**The task**:
Return the listing exactly, please; no pictures.

**Data provided**:

+ + +

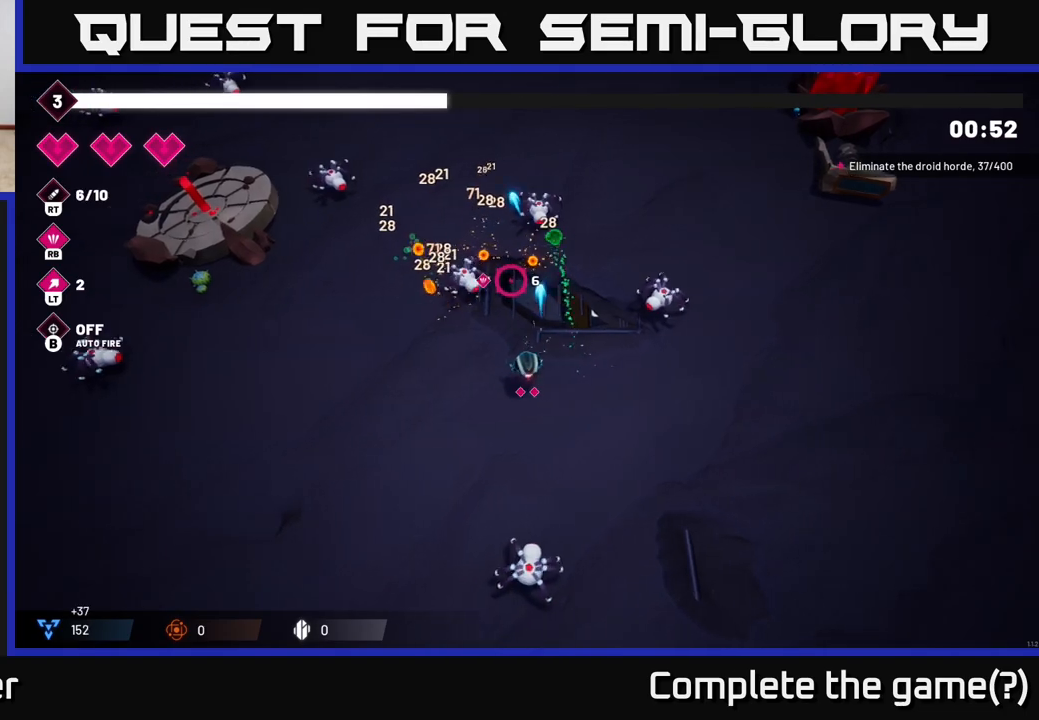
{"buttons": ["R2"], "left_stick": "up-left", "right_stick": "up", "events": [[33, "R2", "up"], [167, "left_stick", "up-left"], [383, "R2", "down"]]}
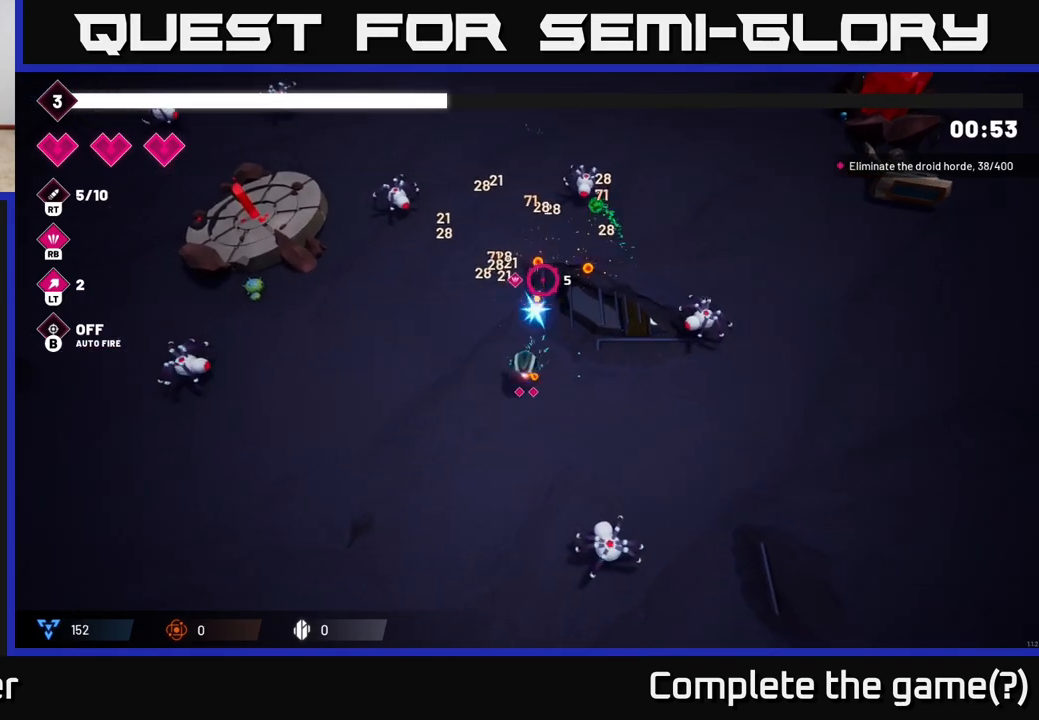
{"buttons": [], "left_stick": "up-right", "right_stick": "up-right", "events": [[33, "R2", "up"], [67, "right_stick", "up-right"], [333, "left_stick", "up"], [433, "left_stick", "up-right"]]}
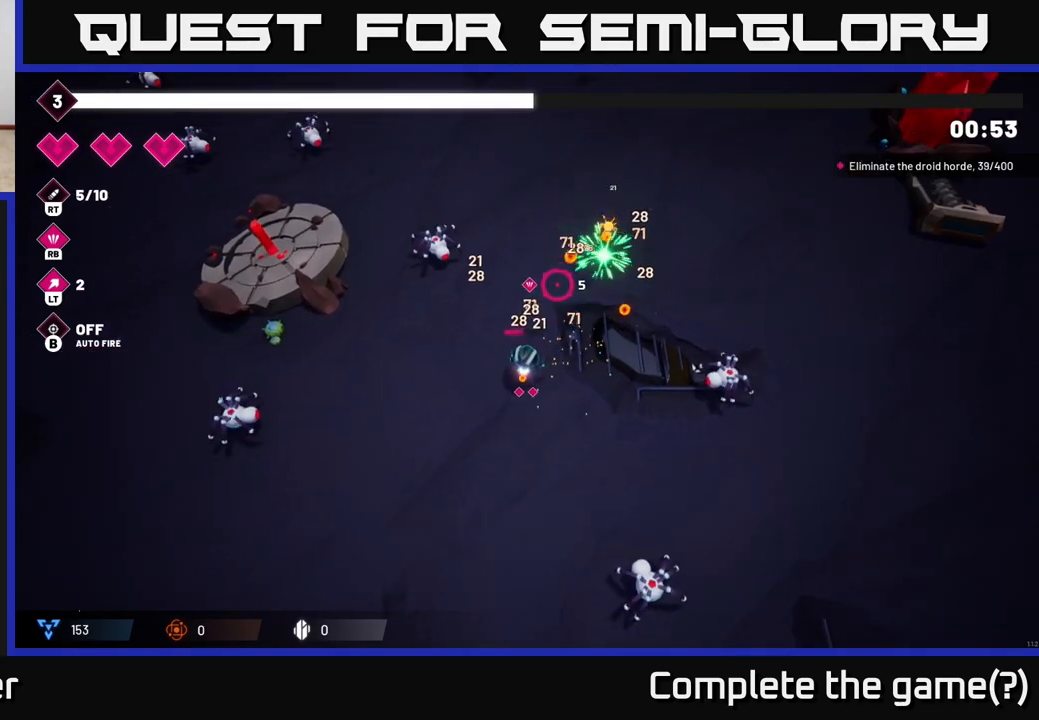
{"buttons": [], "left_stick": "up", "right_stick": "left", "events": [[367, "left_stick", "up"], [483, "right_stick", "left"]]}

+ + +

**Written solution**:
{"buttons": ["R2"], "left_stick": "up-left", "right_stick": "up", "events": [[33, "R2", "up"], [167, "left_stick", "up-left"], [383, "R2", "down"]]}
{"buttons": [], "left_stick": "up-right", "right_stick": "up-right", "events": [[33, "R2", "up"], [67, "right_stick", "up-right"], [333, "left_stick", "up"], [433, "left_stick", "up-right"]]}
{"buttons": [], "left_stick": "up", "right_stick": "left", "events": [[367, "left_stick", "up"], [483, "right_stick", "left"]]}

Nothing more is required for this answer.